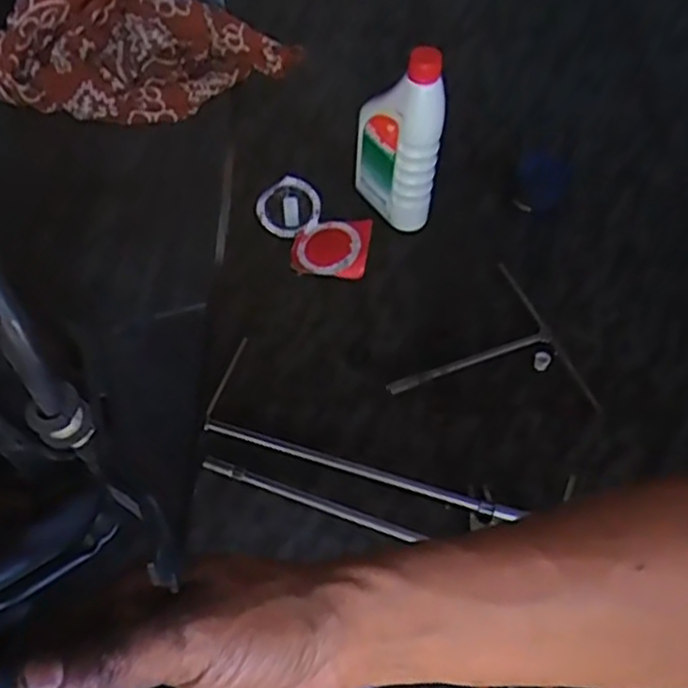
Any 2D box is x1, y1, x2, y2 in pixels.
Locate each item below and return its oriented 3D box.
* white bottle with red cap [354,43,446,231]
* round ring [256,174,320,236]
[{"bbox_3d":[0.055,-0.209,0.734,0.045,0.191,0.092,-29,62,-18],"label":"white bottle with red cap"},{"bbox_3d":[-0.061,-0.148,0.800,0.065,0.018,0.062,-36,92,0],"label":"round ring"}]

·····

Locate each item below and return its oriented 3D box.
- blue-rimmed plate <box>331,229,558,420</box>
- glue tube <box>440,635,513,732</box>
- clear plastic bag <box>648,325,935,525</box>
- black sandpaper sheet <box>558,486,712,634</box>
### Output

·····

▶ _ASSIGNMENT_: Extract from the records above the lines from the one containing "Any 2D box is x1, y1, x2, y2 in pixels." to the one containing "red cap [354,43,446,231]", both lines included, exactly as they appear and with nothing else.

▶ _WRITTEN ANSWER_:
Any 2D box is x1, y1, x2, y2 in pixels.
Locate each item below and return its oriented 3D box.
* white bottle with red cap [354,43,446,231]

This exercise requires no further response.